** Given records follows **
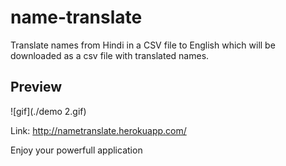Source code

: # name-translate

Translate names from Hindi in a CSV file to English which will be downloaded as a csv file with translated names.

## Preview

![gif](./demo 2.gif)

Link: http://nametranslate.herokuapp.com/

<blod>Enjoy your powerfull application</bold>
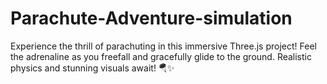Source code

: # Parachute-Adventure-simulation
Experience the thrill of parachuting in this immersive Three.js project! Feel the adrenaline as you freefall and gracefully glide to the ground. Realistic physics and stunning visuals await! 🪂✨
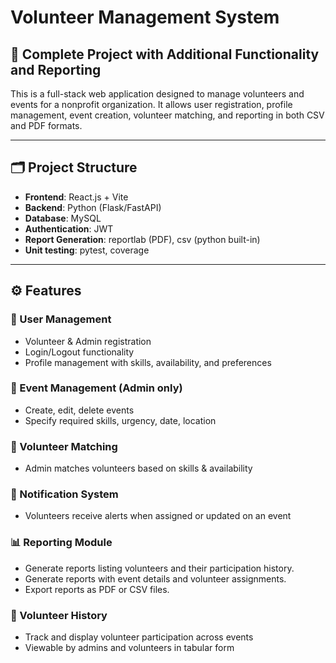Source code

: # Volunteer Management System

## 📌 Complete Project with Additional Functionality and Reporting

This is a full-stack web application designed to manage volunteers and events for a nonprofit organization. It allows user registration, profile management, event creation, volunteer matching, and reporting in both CSV and PDF formats.

---

## 🗂 Project Structure

- **Frontend**: React.js + Vite
- **Backend**: Python (Flask/FastAPI)  
- **Database**: MySQL 
- **Authentication**: JWT  
- **Report Generation**: reportlab (PDF), csv (python built-in)
-  **Unit testing**: pytest, coverage

---
## ⚙️ Features

### 👤 User Management
- Volunteer & Admin registration
- Login/Logout functionality
- Profile management with skills, availability, and preferences

### 📅 Event Management (Admin only)
- Create, edit, delete events
- Specify required skills, urgency, date, location

### 🔗 Volunteer Matching
- Admin matches volunteers based on skills & availability

### 📩 Notification System
- Volunteers receive alerts when assigned or updated on an event

### 📊 Reporting Module 
- Generate reports listing volunteers and their participation history.
- Generate reports with event details and volunteer assignments.
- Export reports as PDF or CSV files.
  
### 📘 Volunteer History
- Track and display volunteer participation across events
- Viewable by admins and volunteers in tabular form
** End of Given records **
** What is required **
Please reproduce the records with "reports" changed to "summaries" everywhere and everything else left unchanged. Leave out the pictures.

** Answer box **
Source code

: # name-translate

Translate names from Hindi in a CSV file to English which will be downloaded as a csv file with translated names.

## Preview

![gif](./demo 2.gif)

Link: http://nametranslate.herokuapp.com/

<blod>Enjoy your powerfull application</bold>
Source code

: # Parachute-Adventure-simulation
Experience the thrill of parachuting in this immersive Three.js project! Feel the adrenaline as you freefall and gracefully glide to the ground. Realistic physics and stunning visuals await! 🪂✨
Source code

: # Volunteer Management System

## 📌 Complete Project with Additional Functionality and Reporting

This is a full-stack web application designed to manage volunteers and events for a nonprofit organization. It allows user registration, profile management, event creation, volunteer matching, and reporting in both CSV and PDF formats.

---

## 🗂 Project Structure

- **Frontend**: React.js + Vite
- **Backend**: Python (Flask/FastAPI)  
- **Database**: MySQL 
- **Authentication**: JWT  
- **Report Generation**: reportlab (PDF), csv (python built-in)
-  **Unit testing**: pytest, coverage

---
## ⚙️ Features

### 👤 User Management
- Volunteer & Admin registration
- Login/Logout functionality
- Profile management with skills, availability, and preferences

### 📅 Event Management (Admin only)
- Create, edit, delete events
- Specify required skills, urgency, date, location

### 🔗 Volunteer Matching
- Admin matches volunteers based on skills & availability

### 📩 Notification System
- Volunteers receive alerts when assigned or updated on an event

### 📊 Reporting Module 
- Generate summaries listing volunteers and their participation history.
- Generate summaries with event details and volunteer assignments.
- Export summaries as PDF or CSV files.
  
### 📘 Volunteer History
- Track and display volunteer participation across events
- Viewable by admins and volunteers in tabular form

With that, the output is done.